Referring to the SEM photograph, it can be seen that the higher the proportion of the SiH ₄ gas, the worse the surface irregularities. That is, when the surface gas ratio of N ₂ O: SiH ₄ used at the time of manufacturing a conventional HTO film is 50: 1 or less, irregularities are severe on the surface, but the surface state is clean when 60: 1.

In addition, the surface characteristics of the HTO film did not change even after the physical damage of the ratio of SiH ₄ / WF ₆ , annealing temperature, oxidation temperature, and RF etching, which are deposition conditions of tungsten silicide, was applied.
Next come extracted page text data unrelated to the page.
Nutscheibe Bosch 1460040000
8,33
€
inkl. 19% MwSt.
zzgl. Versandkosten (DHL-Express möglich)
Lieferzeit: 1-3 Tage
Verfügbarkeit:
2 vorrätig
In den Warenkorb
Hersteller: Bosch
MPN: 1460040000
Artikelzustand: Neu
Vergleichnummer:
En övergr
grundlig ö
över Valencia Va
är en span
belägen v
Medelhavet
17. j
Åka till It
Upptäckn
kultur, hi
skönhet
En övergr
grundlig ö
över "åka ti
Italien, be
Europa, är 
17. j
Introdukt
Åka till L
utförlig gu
As described above, when the HTO film is formed on the tungsten silicide layer by a low pressure chemical vapor method, when the gas ratio of N ₂ O: SiH ₄ is set to 55: 1 to 70: 1, occurrence of irregularities on the surface can be suppressed.

According to the present invention, by reducing the amount of the source gas, for example SiH ₄ reacting with the metal compound, such as tungsten compound, it is possible to prevent the local abnormal growth generated when forming the HTO film. Thus, HTO film surface irregularities formation is prevented.

The present invention is not limited to the above embodiments, and various applications by those skilled in the art are possible without departing from the technical spirit of the present invention.

Claims (2)

A method of forming a high temperature oxide film on a metal silicide layer by low pressure chemical vapor deposition, wherein the high temperature oxide film is formed with a mixing ratio of N ₂ O: SiH _{4 as} a source gas of 55: 1 to 70: 1. High temperature oxide film production method. The method of claim 1, wherein the metal silicide layer is a tungsten silicide layer.